▶ **Problem requirements**
Update the entries starting with the line with "Q: What do the women have over their heads?" and going on through the line with "[89, 149, 171, 209]", replacing "person" with "figure" and leaving everything else unchanged. Leave the pictures out of your answer.

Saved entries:
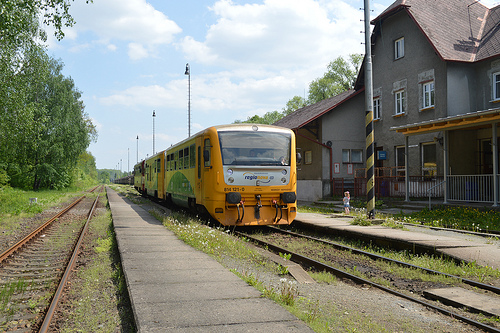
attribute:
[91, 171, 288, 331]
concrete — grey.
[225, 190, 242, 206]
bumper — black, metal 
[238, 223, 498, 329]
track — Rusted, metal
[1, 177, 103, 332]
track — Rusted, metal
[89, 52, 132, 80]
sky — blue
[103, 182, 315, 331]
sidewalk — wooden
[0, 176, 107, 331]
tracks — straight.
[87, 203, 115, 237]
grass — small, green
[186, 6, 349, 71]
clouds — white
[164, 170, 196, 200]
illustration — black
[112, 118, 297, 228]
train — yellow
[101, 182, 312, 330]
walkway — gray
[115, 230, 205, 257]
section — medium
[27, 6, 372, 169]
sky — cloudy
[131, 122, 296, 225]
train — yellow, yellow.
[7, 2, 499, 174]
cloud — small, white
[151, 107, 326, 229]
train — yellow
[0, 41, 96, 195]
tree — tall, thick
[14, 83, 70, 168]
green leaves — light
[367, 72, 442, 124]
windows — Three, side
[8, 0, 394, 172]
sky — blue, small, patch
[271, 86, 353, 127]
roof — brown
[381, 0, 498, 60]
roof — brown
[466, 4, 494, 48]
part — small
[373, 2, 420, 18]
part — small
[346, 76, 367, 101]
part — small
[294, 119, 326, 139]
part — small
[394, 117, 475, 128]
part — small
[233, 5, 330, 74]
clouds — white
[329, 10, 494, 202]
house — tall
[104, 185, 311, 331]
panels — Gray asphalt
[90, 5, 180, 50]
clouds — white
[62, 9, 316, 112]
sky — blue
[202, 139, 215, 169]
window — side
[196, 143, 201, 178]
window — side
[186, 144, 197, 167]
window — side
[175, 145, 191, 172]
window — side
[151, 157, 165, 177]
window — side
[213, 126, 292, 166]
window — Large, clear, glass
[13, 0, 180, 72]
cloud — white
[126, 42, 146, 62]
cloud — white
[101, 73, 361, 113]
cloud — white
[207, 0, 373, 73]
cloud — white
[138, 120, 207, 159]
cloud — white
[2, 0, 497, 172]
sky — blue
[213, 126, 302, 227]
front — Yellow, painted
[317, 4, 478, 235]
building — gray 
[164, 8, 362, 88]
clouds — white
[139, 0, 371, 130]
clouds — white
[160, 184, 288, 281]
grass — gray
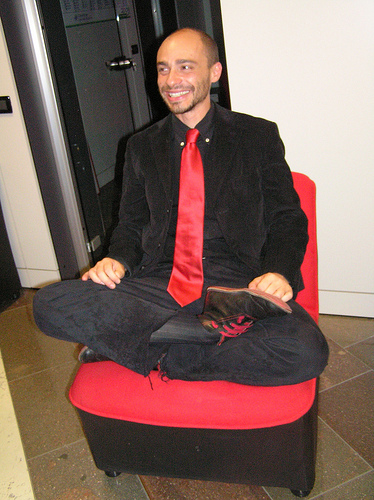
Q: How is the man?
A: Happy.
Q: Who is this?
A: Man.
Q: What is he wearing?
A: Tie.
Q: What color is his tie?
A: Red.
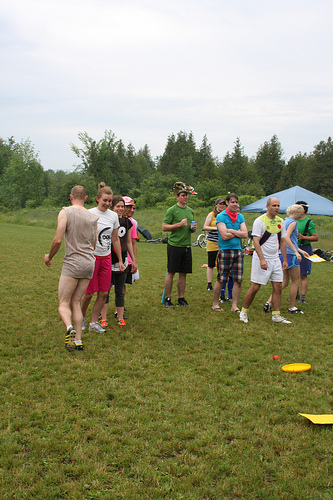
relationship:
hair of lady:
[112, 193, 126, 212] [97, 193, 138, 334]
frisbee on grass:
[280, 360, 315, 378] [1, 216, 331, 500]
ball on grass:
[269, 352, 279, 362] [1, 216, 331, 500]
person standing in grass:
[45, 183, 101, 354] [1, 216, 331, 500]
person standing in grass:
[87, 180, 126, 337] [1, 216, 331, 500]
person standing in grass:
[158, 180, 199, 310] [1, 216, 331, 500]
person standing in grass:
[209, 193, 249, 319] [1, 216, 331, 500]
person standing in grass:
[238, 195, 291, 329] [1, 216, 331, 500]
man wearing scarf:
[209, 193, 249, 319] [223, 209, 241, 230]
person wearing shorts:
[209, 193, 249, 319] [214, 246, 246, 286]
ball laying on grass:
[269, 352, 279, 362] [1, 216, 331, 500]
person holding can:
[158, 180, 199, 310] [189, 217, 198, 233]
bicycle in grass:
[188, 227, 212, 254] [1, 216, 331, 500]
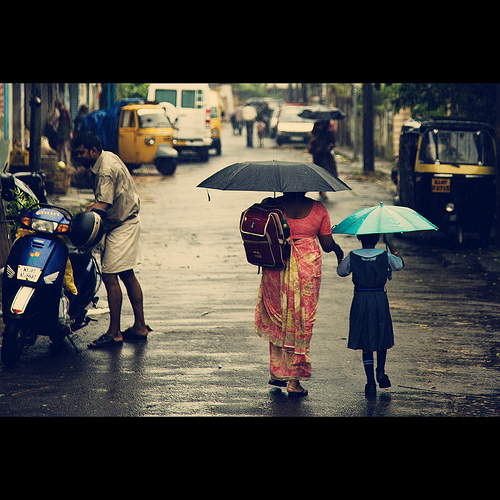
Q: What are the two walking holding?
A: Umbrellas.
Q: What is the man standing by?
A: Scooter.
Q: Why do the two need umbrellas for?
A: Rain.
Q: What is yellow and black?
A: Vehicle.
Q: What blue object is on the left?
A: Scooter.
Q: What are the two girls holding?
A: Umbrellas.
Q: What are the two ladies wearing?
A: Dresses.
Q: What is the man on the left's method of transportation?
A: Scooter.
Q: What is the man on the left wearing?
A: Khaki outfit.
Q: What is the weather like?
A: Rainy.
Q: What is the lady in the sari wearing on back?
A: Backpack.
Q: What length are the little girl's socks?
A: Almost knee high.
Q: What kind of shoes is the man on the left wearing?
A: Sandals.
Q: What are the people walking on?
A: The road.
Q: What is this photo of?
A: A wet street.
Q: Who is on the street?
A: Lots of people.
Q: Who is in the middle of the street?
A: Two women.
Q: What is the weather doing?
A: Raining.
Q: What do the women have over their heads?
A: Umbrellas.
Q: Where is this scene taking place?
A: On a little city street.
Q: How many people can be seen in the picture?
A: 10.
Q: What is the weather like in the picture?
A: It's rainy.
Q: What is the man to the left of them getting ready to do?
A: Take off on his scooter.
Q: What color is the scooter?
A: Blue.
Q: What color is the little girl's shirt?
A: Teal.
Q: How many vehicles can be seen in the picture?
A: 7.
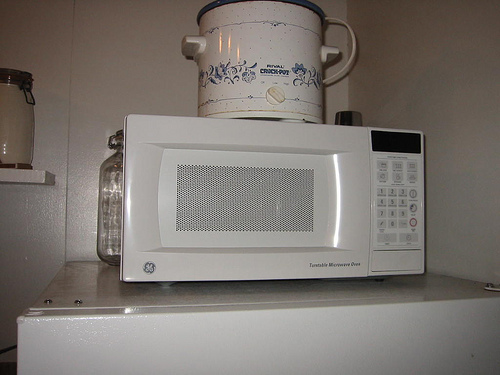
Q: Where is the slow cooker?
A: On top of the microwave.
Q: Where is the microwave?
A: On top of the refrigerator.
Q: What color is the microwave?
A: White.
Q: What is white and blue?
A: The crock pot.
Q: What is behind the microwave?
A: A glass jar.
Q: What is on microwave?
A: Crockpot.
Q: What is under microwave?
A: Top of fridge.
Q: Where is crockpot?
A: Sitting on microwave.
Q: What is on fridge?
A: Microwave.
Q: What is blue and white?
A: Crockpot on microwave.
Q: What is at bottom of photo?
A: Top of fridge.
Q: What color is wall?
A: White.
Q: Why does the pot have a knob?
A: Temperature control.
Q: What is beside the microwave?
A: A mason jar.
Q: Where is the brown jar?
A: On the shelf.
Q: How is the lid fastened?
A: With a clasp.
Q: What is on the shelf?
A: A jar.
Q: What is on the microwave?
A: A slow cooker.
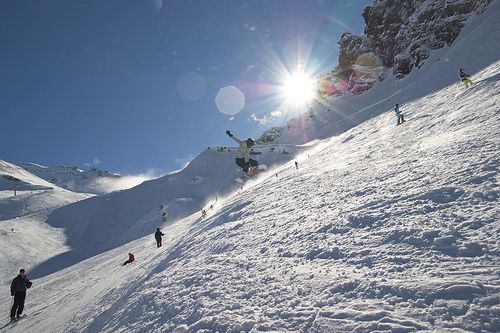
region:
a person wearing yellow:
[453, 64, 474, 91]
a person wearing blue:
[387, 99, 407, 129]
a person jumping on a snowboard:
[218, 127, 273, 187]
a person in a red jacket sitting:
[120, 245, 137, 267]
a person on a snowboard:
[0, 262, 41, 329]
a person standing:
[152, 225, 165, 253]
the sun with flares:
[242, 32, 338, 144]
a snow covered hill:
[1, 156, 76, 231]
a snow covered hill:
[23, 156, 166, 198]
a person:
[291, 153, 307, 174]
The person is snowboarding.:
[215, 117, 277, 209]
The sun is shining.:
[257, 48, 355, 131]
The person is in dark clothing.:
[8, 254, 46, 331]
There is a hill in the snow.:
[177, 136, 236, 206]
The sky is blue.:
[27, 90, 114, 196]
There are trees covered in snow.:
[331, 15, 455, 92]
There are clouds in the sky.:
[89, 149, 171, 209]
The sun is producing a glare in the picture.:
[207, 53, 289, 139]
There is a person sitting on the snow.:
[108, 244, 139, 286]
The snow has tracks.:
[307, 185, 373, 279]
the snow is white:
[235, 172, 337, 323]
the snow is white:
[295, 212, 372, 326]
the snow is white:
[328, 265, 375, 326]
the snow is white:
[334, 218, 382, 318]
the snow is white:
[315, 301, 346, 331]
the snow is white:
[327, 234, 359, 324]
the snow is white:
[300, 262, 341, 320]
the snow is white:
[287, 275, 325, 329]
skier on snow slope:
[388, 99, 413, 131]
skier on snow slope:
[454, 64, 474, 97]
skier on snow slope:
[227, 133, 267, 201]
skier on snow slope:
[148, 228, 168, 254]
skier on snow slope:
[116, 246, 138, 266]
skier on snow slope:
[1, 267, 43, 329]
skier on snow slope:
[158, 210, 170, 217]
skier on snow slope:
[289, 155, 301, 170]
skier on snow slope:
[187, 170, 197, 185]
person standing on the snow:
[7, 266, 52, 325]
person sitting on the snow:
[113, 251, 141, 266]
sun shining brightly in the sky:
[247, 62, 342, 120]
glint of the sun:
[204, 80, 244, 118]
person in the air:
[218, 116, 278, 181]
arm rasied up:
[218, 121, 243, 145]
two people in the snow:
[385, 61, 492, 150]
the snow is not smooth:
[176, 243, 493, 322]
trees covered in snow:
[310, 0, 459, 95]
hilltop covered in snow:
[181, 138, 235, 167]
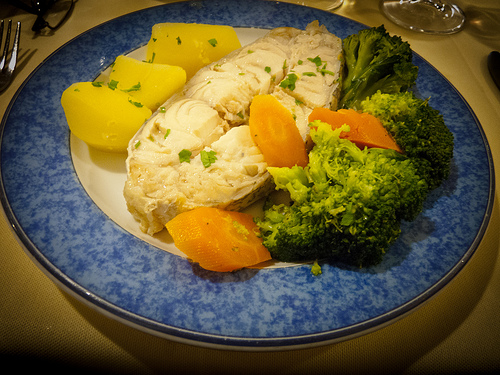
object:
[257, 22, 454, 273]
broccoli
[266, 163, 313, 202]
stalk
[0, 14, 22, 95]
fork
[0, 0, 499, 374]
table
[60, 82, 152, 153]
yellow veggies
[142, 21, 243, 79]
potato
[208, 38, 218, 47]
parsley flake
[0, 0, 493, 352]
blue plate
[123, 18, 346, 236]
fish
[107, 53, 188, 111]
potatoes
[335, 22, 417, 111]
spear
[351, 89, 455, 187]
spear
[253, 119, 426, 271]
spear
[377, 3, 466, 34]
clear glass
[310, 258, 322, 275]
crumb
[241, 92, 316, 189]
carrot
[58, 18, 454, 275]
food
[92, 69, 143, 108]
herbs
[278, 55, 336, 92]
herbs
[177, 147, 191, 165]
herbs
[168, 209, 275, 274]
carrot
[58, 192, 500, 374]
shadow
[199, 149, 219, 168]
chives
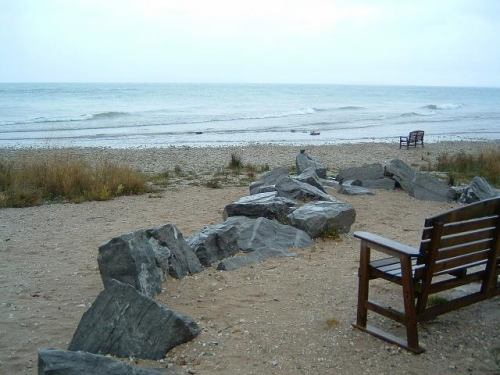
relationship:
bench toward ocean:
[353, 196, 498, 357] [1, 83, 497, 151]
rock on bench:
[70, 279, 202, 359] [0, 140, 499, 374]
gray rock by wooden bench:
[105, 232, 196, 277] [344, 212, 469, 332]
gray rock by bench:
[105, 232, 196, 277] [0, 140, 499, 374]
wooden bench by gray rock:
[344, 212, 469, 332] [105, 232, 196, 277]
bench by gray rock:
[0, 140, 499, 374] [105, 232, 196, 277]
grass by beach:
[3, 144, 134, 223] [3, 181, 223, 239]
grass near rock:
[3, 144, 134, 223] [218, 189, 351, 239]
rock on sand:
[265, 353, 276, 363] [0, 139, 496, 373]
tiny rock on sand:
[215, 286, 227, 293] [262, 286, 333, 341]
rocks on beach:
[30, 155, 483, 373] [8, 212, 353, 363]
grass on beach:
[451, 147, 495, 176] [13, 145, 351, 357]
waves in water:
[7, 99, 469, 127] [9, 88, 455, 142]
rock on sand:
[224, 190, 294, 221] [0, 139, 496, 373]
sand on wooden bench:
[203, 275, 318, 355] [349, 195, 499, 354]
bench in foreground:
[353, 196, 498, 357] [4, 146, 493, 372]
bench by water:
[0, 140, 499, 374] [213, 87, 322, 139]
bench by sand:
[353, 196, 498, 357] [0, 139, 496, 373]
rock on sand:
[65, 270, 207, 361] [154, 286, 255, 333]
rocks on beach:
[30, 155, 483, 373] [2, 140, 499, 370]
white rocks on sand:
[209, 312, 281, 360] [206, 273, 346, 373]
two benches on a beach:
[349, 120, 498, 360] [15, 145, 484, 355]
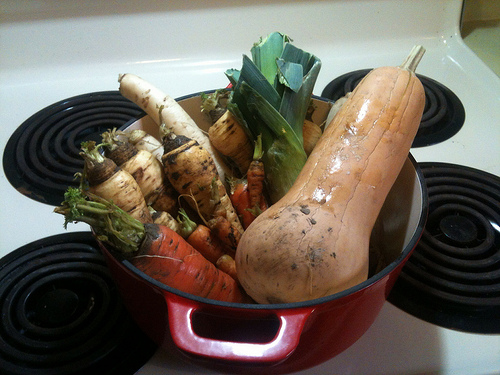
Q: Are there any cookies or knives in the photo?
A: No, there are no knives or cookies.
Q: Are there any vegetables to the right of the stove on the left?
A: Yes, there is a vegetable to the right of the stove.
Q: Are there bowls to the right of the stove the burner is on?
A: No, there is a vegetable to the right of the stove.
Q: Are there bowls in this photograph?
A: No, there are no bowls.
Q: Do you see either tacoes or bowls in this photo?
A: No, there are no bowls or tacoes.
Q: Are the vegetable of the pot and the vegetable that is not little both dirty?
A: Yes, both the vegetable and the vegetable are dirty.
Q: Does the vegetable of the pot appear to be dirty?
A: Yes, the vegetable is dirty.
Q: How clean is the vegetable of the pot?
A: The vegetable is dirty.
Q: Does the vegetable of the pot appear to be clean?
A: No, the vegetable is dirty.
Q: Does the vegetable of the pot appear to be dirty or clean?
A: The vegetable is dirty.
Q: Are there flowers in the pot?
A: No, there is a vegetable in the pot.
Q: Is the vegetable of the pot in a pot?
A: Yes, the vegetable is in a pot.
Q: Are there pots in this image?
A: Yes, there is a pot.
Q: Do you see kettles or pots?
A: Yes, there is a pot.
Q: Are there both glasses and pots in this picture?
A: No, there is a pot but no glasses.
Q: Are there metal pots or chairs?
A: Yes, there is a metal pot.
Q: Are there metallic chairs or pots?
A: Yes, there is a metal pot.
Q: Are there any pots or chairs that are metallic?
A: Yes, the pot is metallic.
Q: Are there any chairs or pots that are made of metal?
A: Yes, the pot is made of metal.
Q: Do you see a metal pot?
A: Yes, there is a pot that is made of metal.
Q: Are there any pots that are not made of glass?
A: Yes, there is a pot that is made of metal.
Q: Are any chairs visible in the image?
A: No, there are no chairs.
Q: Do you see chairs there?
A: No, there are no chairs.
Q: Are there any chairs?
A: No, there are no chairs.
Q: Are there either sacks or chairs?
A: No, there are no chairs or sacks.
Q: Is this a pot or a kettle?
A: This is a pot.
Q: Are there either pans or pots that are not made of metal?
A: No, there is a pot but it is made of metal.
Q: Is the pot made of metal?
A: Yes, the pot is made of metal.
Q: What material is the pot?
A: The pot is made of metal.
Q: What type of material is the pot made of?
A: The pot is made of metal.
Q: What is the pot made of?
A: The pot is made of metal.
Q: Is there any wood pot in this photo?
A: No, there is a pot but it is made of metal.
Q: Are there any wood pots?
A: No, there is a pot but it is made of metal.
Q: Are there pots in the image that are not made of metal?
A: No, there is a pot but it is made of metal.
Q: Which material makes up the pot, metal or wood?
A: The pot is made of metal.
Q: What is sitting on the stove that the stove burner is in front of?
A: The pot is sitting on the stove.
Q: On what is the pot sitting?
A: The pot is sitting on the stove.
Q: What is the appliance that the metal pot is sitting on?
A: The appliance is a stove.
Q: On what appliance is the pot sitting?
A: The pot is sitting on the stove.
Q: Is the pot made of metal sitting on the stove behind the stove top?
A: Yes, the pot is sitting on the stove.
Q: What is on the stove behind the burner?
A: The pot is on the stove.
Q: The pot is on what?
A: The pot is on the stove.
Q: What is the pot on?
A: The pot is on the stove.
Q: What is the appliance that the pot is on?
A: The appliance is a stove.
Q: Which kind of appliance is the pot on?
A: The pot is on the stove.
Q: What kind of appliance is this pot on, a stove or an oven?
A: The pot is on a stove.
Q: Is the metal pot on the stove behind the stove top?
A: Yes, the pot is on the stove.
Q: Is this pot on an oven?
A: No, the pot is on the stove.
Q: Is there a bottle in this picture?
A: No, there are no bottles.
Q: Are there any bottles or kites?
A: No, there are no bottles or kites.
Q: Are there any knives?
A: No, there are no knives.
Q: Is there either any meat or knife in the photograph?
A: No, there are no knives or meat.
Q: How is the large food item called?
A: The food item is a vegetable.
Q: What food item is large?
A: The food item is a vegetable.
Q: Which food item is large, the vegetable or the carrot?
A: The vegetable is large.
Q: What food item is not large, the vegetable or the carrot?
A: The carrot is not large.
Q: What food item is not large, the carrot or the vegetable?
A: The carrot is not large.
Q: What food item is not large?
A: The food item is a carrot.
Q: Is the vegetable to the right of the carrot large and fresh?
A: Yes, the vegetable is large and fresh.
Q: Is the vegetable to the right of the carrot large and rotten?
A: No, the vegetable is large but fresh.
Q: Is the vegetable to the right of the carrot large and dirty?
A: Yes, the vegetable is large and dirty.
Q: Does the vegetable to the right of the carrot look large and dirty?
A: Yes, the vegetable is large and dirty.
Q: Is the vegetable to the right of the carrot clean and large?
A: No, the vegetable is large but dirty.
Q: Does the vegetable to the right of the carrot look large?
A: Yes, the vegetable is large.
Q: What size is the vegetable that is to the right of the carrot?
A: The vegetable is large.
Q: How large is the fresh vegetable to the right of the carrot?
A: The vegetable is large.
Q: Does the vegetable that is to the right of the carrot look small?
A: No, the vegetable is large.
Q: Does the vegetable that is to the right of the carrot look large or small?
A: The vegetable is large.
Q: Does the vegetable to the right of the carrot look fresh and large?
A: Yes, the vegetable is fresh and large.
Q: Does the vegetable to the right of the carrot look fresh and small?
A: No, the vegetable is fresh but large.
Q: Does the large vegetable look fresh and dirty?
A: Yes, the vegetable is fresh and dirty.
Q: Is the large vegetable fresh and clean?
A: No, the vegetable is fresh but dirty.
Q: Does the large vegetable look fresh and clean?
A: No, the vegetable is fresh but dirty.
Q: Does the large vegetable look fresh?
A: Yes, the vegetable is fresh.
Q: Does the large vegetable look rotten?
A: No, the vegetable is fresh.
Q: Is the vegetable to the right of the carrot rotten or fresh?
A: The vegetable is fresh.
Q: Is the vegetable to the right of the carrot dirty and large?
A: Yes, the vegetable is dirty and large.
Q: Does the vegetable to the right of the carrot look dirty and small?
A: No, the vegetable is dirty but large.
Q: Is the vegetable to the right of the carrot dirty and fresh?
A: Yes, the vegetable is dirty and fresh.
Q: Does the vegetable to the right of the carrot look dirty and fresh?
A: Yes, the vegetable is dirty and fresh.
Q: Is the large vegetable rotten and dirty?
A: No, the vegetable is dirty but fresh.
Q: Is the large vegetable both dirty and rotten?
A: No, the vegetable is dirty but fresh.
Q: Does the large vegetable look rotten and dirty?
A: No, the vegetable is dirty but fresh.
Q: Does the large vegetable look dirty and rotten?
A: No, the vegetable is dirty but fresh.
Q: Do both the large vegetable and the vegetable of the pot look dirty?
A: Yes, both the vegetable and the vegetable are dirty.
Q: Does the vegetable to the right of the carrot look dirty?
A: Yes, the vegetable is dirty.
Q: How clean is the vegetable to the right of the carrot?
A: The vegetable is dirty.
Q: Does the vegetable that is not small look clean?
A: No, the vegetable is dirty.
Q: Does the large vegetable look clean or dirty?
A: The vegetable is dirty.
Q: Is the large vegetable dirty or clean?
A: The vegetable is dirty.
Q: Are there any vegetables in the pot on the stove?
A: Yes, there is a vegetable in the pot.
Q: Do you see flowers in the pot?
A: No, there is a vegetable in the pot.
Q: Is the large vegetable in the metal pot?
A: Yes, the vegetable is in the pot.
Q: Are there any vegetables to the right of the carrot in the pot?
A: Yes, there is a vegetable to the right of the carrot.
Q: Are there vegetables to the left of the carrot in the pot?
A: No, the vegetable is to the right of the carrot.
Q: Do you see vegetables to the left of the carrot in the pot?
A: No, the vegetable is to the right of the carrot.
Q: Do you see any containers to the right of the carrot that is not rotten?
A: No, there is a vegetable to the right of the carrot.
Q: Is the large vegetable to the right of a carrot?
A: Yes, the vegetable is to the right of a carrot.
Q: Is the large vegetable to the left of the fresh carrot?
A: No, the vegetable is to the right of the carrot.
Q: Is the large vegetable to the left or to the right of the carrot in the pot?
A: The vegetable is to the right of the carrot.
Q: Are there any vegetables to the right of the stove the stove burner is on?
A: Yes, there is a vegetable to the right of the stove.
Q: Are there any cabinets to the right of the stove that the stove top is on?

▶ **Solution to the problem**
Q: What do the women have over their heads?
A: Umbrellas.
Q: Where is this scene taking place?
A: On a little city street.
Q: How many people can be seen in the picture?
A: 10.
Q: What is the weather like in the picture?
A: It's rainy.
Q: What is the man to the left of them getting ready to do?
A: Take off on his scooter.
Q: What color is the scooter?
A: Blue.
Q: What color is the little girl's shirt?
A: Teal.
Q: How many vehicles can be seen in the picture?
A: 7.
Q: Where is the slow cooker?
A: On top of the microwave.
Q: Where is the microwave?
A: On top of the refrigerator.
Q: What color is the microwave?
A: White.
Q: What is white and blue?
A: The crock pot.
Q: What is behind the microwave?
A: A glass jar.
Q: What is on microwave?
A: Crockpot.
Q: What is under microwave?
A: Top of fridge.
Q: Where is crockpot?
A: Sitting on microwave.
Q: What is on fridge?
A: Microwave.
Q: What is blue and white?
A: Crockpot on microwave.
Q: What is at bottom of photo?
A: Top of fridge.
Q: What color is wall?
A: White.
Q: Why does the pot have a knob?
A: Temperature control.
Q: What is beside the microwave?
A: A mason jar.
Q: Where is the brown jar?
A: On the shelf.
Q: How is the lid fastened?
A: With a clasp.
Q: What is on the shelf?
A: A jar.
Q: What is on the microwave?
A: A slow cooker.
region:
a figure wearing yellow:
[453, 64, 474, 91]
a figure wearing blue:
[387, 99, 407, 129]
a figure jumping on a snowboard:
[218, 127, 273, 187]
a figure in a red jacket sitting:
[120, 245, 137, 267]
a figure on a snowboard:
[0, 262, 41, 329]
a figure standing:
[152, 225, 165, 253]
the sun with flares:
[242, 32, 338, 144]
a snow covered hill:
[1, 156, 76, 231]
a snow covered hill:
[23, 156, 166, 198]
a figure:
[291, 153, 307, 174]
The figure is snowboarding.:
[215, 117, 277, 209]
The sun is shining.:
[257, 48, 355, 131]
The figure is in dark clothing.:
[8, 254, 46, 331]
There is a hill in the snow.:
[177, 136, 236, 206]
The sky is blue.:
[27, 90, 114, 196]
There are trees covered in snow.:
[331, 15, 455, 92]
There are clouds in the sky.:
[89, 149, 171, 209]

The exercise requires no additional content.